Begijntje de Man kon daarbij reeds een geestelijk ‘Imprimatur’ voorleggen, dat beslist gunstig luidde:
Naer eene neerstighe doorlesinghe ghedaen doen (sic!) van den Boeck der Gheestelycke Sanghen, ghenaemt den Blyden Requiem ende het Clooster ken dergheestelycke verrysenisse, ghemaect van een en devoten Religieus Capucin, ende bevonden proffytich voor gheestelycke ende weerlycke persoonen, mach ghedruct worden, volghende den oorlof van den seer Eer.
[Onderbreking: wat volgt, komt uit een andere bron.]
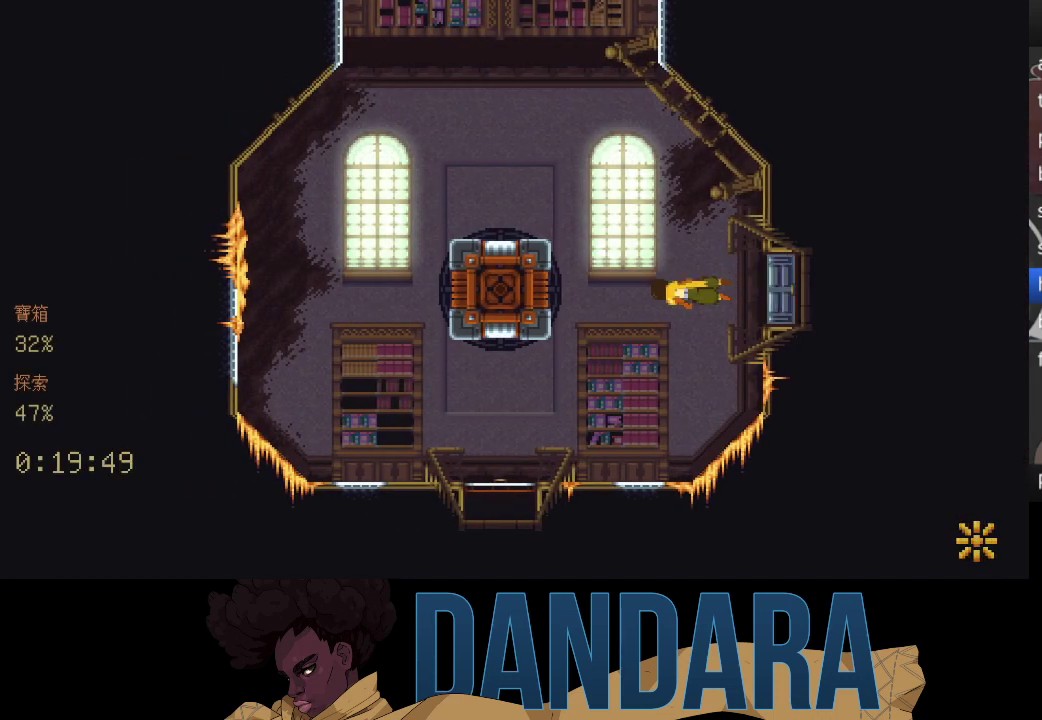
{"buttons": [], "left_stick": "down-left", "events": [[67, "left_stick", "down-left"]]}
Pater Joannes Maria à Noto, Generael van d'Ordre der Minderbroederen Capucinen; T'Welck Ick, onderscreven Provinciael van de Provincie van Vlaenderen van de selve Ordre, ghetuijghe. - Actum tot Brussel, den 22. Augusti 1630. - F. Juvenalis (?), Mine. Provlis.
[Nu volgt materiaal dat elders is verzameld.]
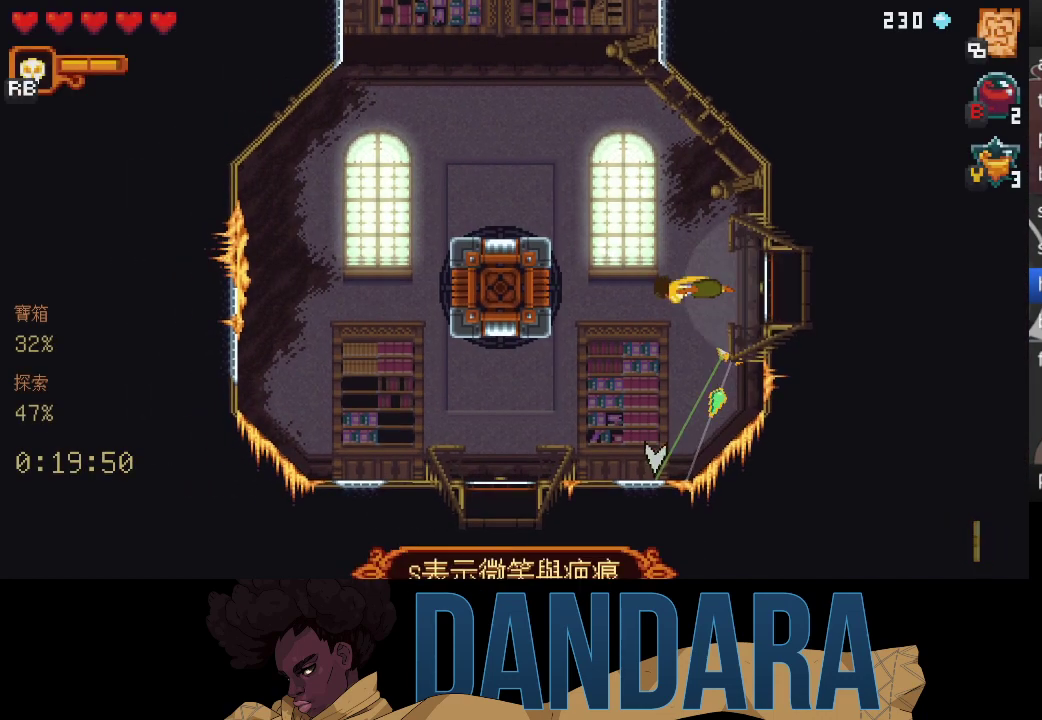
{"buttons": [], "left_stick": "down-left", "events": [[67, "A", "down"], [200, "A", "up"], [233, "left_stick", "up-left"], [267, "A", "down"], [400, "A", "up"], [433, "left_stick", "down-left"]]}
Bezwaar tegen de uitgaaf bestond dus niet: het octrooi werd verleend, zij 't ook voor slechts 8 jaren. Wantin den rand van begijntjessmeekschrift kwam de aanteekening:
Veue l'approbation du Censeur, fiat Privilege requis pour huict ans. fait a Bruxelles, le 9. Décembre 1630.
Het boek kon verschijnen. Is het verschenen? Wanneer en bij wien? Trouwens wie was de schrijver? Men kan aanvoelen dat hij het anonymaat streng te bewaren wenschte, anders toch had op zijn minst de provinciaal zijn naam vermeld. Nu weten wij alleen, dat hij een devoot kapucijn was en ook dat hij in de Vlaanderen thuishoorde, vermits het de provinciaal zijner orde voor deze streek was die het werk censureerde.